式(I)では、R4は-アルケニレン-アリール基であってもよい。この中で、アルケニレン部分およびアリール基は上記で規定した通りである。より好ましくは、アルケニレン部分はビニレンまたはアリレン基である。アルケニレン部分に結合したより好ましいアリール基は、1つまたは2つの置換基を有する置換されてもよいフェニル基、またはナフチルもしくはピリジル基である。好ましい置換基は、ハロゲン原子、とりわけFおよび/またはClおよび/またはBr、アルキル基、とりわけメチル、アルキルオキシ基、とりわけメトキシまたはエトキシ、フルオロアルキル基、例えばトリフルオロメチル、ならびにニトロおよびシアノ基からなる群より選択される。とりわけ好ましい置換基はF、Cl、Br、メチル、およびメトキシである。

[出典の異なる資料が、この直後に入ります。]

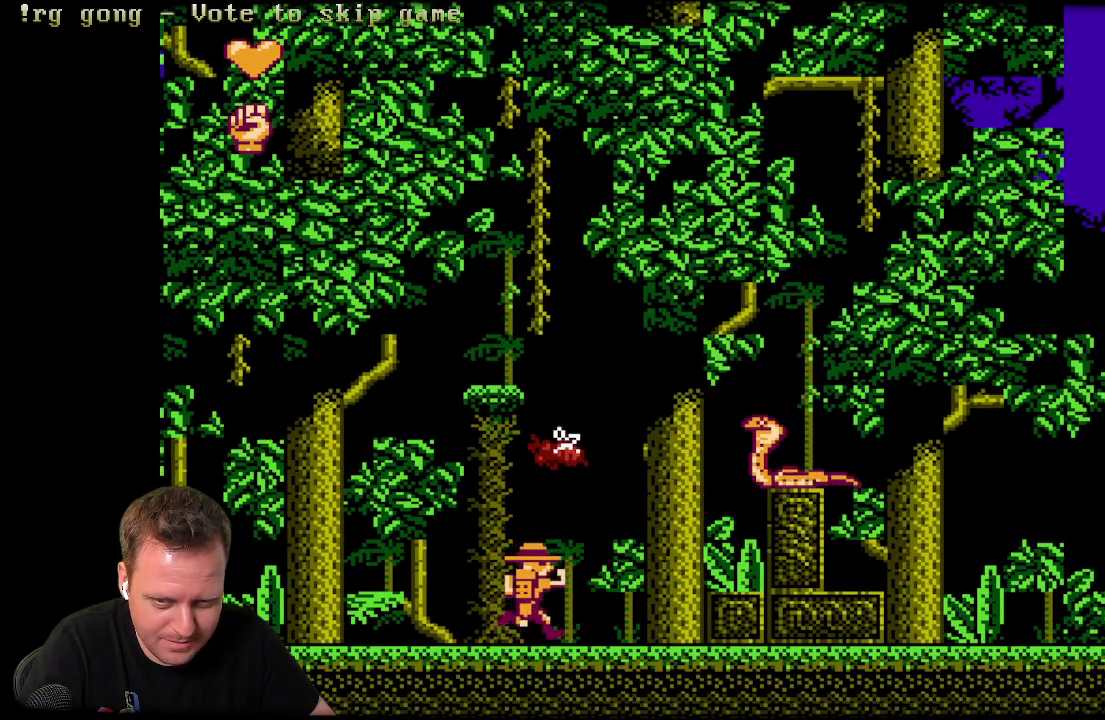
{"buttons": [], "left_stick": "center", "right_stick": "center", "events": [[250, "DPAD_RIGHT", "up"], [383, "DPAD_LEFT", "down"], [500, "DPAD_LEFT", "up"]]}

好ましくは、R4は置換もしくは非置換ベンジルもしくはエチルフェニル基、またはメチルナフチル基である。
式(I)では、mおよびnは上記で規定した通りである。より好ましくは、mは1〜2の整数である。より好ましくは、nは1〜4の整数である。とりわけ好ましくは、mは1であり、および/またはnは3である。

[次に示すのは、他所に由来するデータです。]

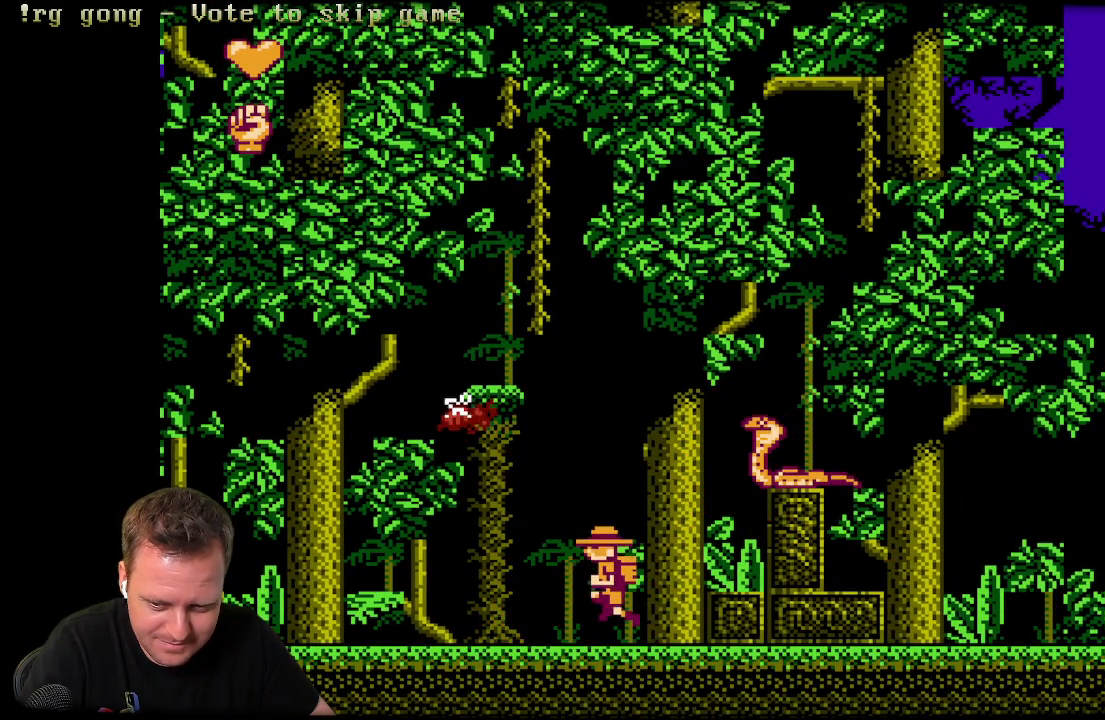
{"buttons": [], "left_stick": "center", "right_stick": "center", "events": []}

式(I)では、YおよびZは上記で規定した通りである。より好ましくは、YおよびZは独立してSまたはSOを示す。とりわけ好ましくは、YおよびZはどちらもSであるか、またはYはSおよびZはSOであるか、またはYはSOおよびZはSである。
好ましくは、mは1〜2の整数であり、nは1〜4の整数であり、かつYおよびZは独立してSまたはSOを示す。この場合、より好ましくは、YおよびZはどちらもSであるか、またはYはSおよびZはSOであるか、またはYはSOおよびZはSである。さらに好ましくは、mは1であり、nは3であり、かつYおよびZはどちらもSであるか、またはYはSおよびZはSOであるか、またはYはSOおよびZはSである。最も好ましくは、mは1であり、nは3であり、かつYおよびZはどちらもSである。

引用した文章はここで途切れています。